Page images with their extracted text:
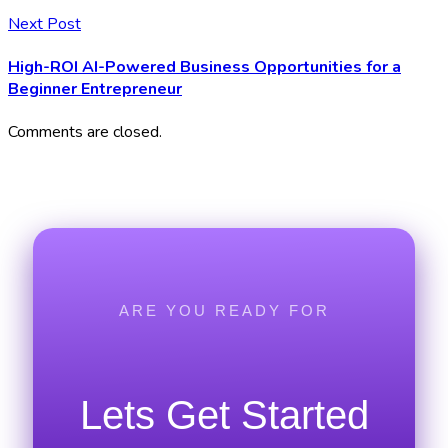
Next Post
High-ROI AI-Powered Business Opportunities for a
Beginner Entrepreneur
Comments are closed.
ARE YOU READY FOR
Lets Get Started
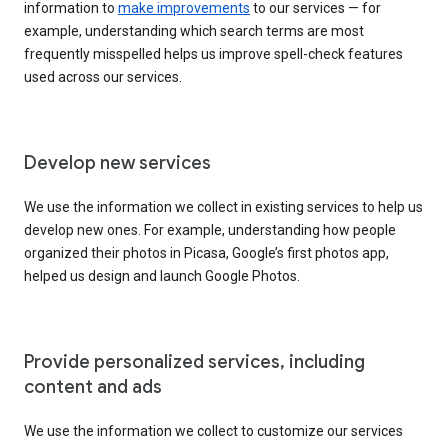
information to
make improvements
to our services — for
example, understanding which search terms are most
frequently misspelled helps us improve spell-check features
used across our services.
Develop new services
We use the information we collect in existing services to help us
develop new ones. For example, understanding how people
organized their photos in Picasa, Google’s first photos app,
helped us design and launch Google Photos.
Provide personalized services, including
content and ads
We use the information we collect to customize our services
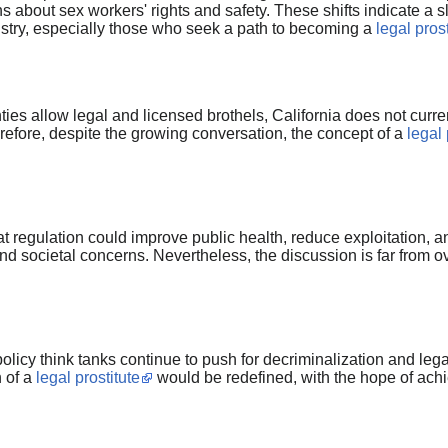
 about sex workers' rights and safety. These shifts indicate a
dustry, especially those who seek a path to becoming a
legal prost
es allow legal and licensed brothels, California does not curren
erefore, despite the growing conversation, the concept of a
legal 
at regulation could improve public health, reduce exploitation, a
 societal concerns. Nevertheless, the discussion is far from ove
cy think tanks continue to push for decriminalization and legal 
n of a
legal prostitute
would be redefined, with the hope of achie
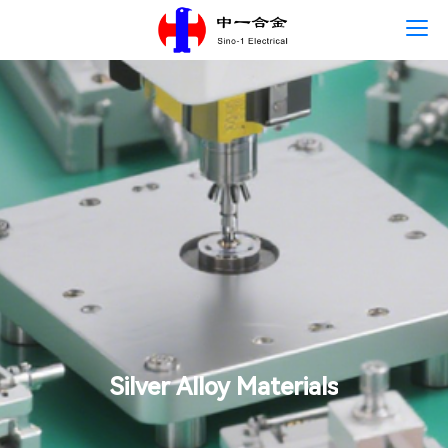
Home
Language
About Us
Products
News
Careers
Contact Us
Silver Alloy Materials
Sustainability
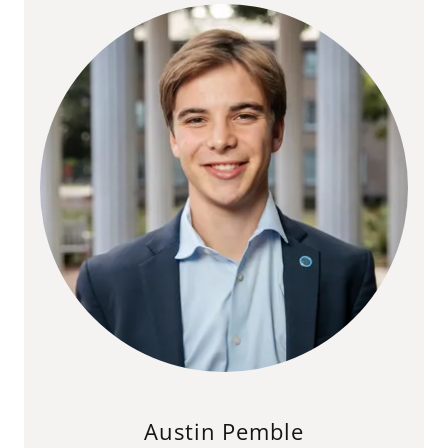
Austin Pemble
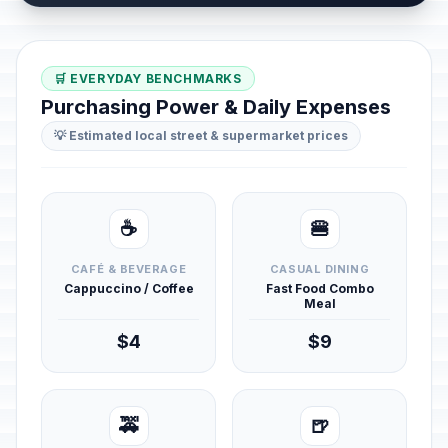
🛒 EVERYDAY BENCHMARKS
Purchasing Power & Daily Expenses
💡 Estimated local street & supermarket prices
☕
🍔
CAFÉ & BEVERAGE
CASUAL DINING
Cappuccino / Coffee
Fast Food Combo
Meal
$4
$9
🚕
🍺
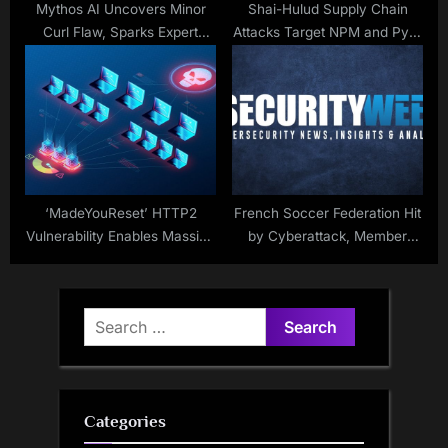
Mythos AI Uncovers Minor
Shai-Hulud Supply Chain
Curl Flaw, Sparks Expert
Attacks Target NPM and PyPI
Debate
Packages
‘MadeYouReset’ HTTP2
French Soccer Federation Hit
Vulnerability Enables Massive
by Cyberattack, Member
DDoS Attacks
Data Stolen
Search
for:
Categories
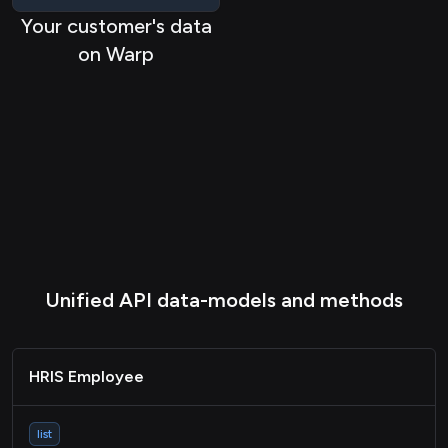
Your customer's data
on Warp
Unified API data-models and methods
HRIS Employee
list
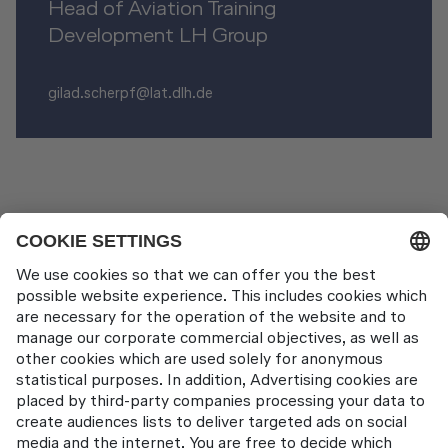
Head of Aviation Training
Development LH Group
gilad.scherpf@lat.dlh.de
News Pages
LAT wins Lufthansa Group Innovator Award
Contact
Lufthansa Aviation Training GmbH
LabCampus 48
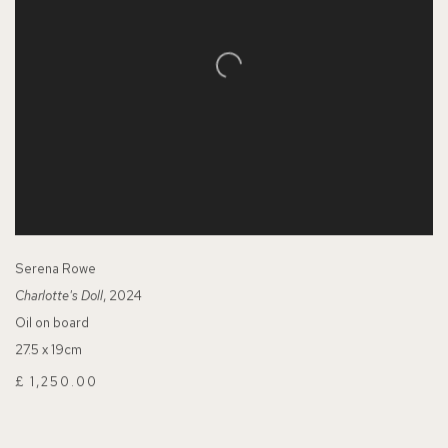
Serena Rowe
Charlotte's Doll
, 2024
Oil on board
27.5 x 19cm
£ 1,250.00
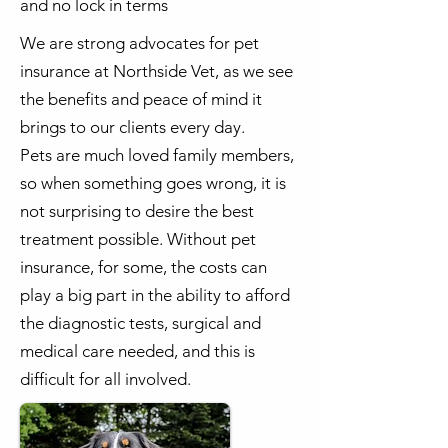
and no lock in terms
We are strong advocates for pet
insurance at Northside Vet, as we see
the benefits and peace of mind it
brings to our clients every day.
Pets are much loved family members,
so when something goes wrong, it is
not surprising to desire the best
treatment possible. Without pet
insurance, for some, the costs can
play a big part in the ability to afford
the diagnostic tests, surgical and
medical care needed, and this is
difficult for all involved.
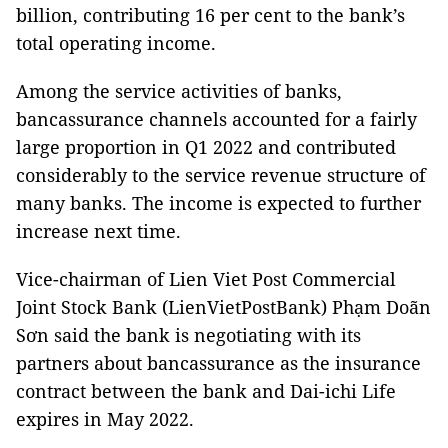
billion, contributing 16 per cent to the bank’s
total operating income.
Among the service activities of banks,
bancassurance channels accounted for a fairly
large proportion in Q1 2022 and contributed
considerably to the service revenue structure of
many banks. The income is expected to further
increase next time.
Vice-chairman of Lien Viet Post Commercial
Joint Stock Bank (LienVietPostBank) Phạm Doãn
Sơn said the bank is negotiating with its
partners about bancassurance as the insurance
contract between the bank and Dai-ichi Life
expires in May 2022.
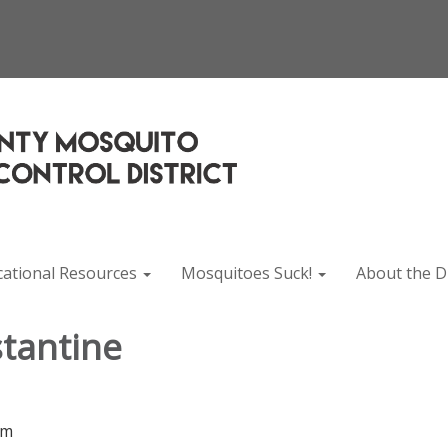
cational Resources
Mosquitoes Suck!
About the Di
tantine
rm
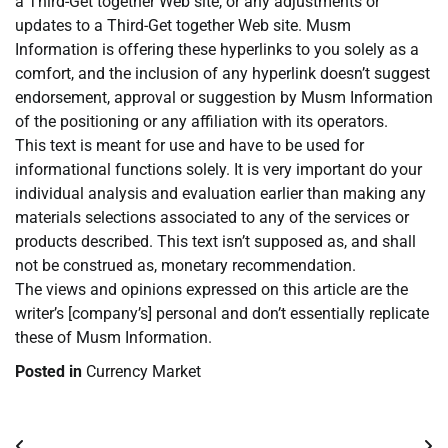
a Third-Get together Web site, or any adjustments or
updates to a Third-Get together Web site. Musm
Information is offering these hyperlinks to you solely as a
comfort, and the inclusion of any hyperlink doesn’t suggest
endorsement, approval or suggestion by Musm Information
of the positioning or any affiliation with its operators.
This text is meant for use and have to be used for
informational functions solely. It is very important do your
individual analysis and evaluation earlier than making any
materials selections associated to any of the services or
products described. This text isn’t supposed as, and shall
not be construed as, monetary recommendation.
The views and opinions expressed on this article are the
writer’s [company’s] personal and don’t essentially replicate
these of Musm Information.
Posted in
Currency Market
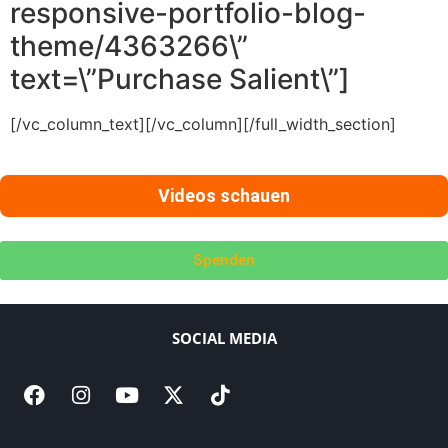
responsive-portfolio-blog-
theme/4363266\”
text=\”Purchase Salient\”]
[/vc_column_text][/vc_column][/full_width_section]
Videos schauen
Spenden
SOCIAL MEDIA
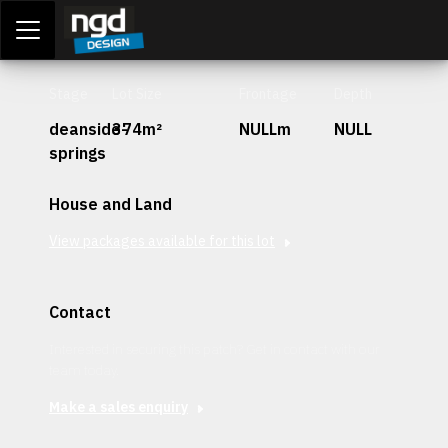
Assessment Portal
LOGIN
Stage
Lot Size
Frontage
Depth
deanside-
374m²
NULLm
NULL
springs
House and Land
View packages available for this lot
Contact
Interested in securing this patch? Get in contact with our
team today.
Make a sales enquiry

• **Activity**:
Quote the text read from every entry above, keeping each line as it is and leaving the images out of your answer.

• **Task result**:
Next Post
High-ROI AI-Powered Business Opportunities for a
Beginner Entrepreneur
Comments are closed.
ARE YOU READY FOR
Lets Get Started
information to
make improvements
to our services — for
example, understanding which search terms are most
frequently misspelled helps us improve spell-check features
used across our services.
Develop new services
We use the information we collect in existing services to help us
develop new ones. For example, understanding how people
organized their photos in Picasa, Google’s first photos app,
helped us design and launch Google Photos.
Provide personalized services, including
content and ads
We use the information we collect to customize our services
 about sex workers' rights and safety. These shifts indicate a
dustry, especially those who seek a path to becoming a
legal prost
es allow legal and licensed brothels, California does not curren
erefore, despite the growing conversation, the concept of a
legal 
at regulation could improve public health, reduce exploitation, a
 societal concerns. Nevertheless, the discussion is far from ove
cy think tanks continue to push for decriminalization and legal 
n of a
legal prostitute
would be redefined, with the hope of achie
Home
Language
About Us
Products
News
Careers
Contact Us
Silver Alloy Materials
Sustainability
Austin Pemble
🛒 EVERYDAY BENCHMARKS
Purchasing Power & Daily Expenses
💡 Estimated local street & supermarket prices
☕
🍔
CAFÉ & BEVERAGE
CASUAL DINING
Cappuccino / Coffee
Fast Food Combo
Meal
$4
$9
🚕
🍺
Mythos AI Uncovers Minor
Shai-Hulud Supply Chain
Curl Flaw, Sparks Expert
Attacks Target NPM and PyPI
Debate
Packages
‘MadeYouReset’ HTTP2
French Soccer Federation Hit
Vulnerability Enables Massive
by Cyberattack, Member
DDoS Attacks
Data Stolen
Search
for:
Categories
Your customer's data
on Warp
Unified API data-models and methods
HRIS Employee
list
Head of Aviation Training
Development LH Group
gilad.scherpf@lat.dlh.de
News Pages
LAT wins Lufthansa Group Innovator Award
Contact
Lufthansa Aviation Training GmbH
LabCampus 48
Serena Rowe
Charlotte's Doll
, 2024
Oil on board
27.5 x 19cm
£ 1,250.00
and no lock in terms
We are strong advocates for pet
insurance at Northside Vet, as we see
the benefits and peace of mind it
brings to our clients every day.
Pets are much loved family members,
so when something goes wrong, it is
not surprising to desire the best
treatment possible. Without pet
insurance, for some, the costs can
play a big part in the ability to afford
the diagnostic tests, surgical and
medical care needed, and this is
difficult for all involved.
billion, contributing 16 per cent to the bank’s
total operating income.
Among the service activities of banks,
bancassurance channels accounted for a fairly
large proportion in Q1 2022 and contributed
considerably to the service revenue structure of
many banks. The income is expected to further
increase next time.
Vice-chairman of Lien Viet Post Commercial
Joint Stock Bank (LienVietPostBank) Phạm Doãn
Sơn said the bank is negotiating with its
partners about bancassurance as the insurance
contract between the bank and Dai-ichi Life
expires in May 2022.
cational Resources
Mosquitoes Suck!
About the Di
tantine
rm
a Third-Get together Web site, or any adjustments or
updates to a Third-Get together Web site. Musm
Information is offering these hyperlinks to you solely as a
comfort, and the inclusion of any hyperlink doesn’t suggest
endorsement, approval or suggestion by Musm Information
of the positioning or any affiliation with its operators.
This text is meant for use and have to be used for
informational functions solely. It is very important do your
individual analysis and evaluation earlier than making any
materials selections associated to any of the services or
products described. This text isn’t supposed as, and shall
not be construed as, monetary recommendation.
The views and opinions expressed on this article are the
writer’s [company’s] personal and don’t essentially replicate
these of Musm Information.
Posted in
Currency Market
responsive-portfolio-blog-
theme/4363266\”
text=\”Purchase Salient\”]
[/vc_column_text][/vc_column][/full_width_section]
Videos schauen
Spenden
SOCIAL MEDIA
Assessment Portal
LOGIN
Stage
Lot Size
Frontage
Depth
deanside-
374m²
NULLm
NULL
springs
House and Land
View packages available for this lot
Contact
Interested in securing this patch? Get in contact with our
team today.
Make a sales enquiry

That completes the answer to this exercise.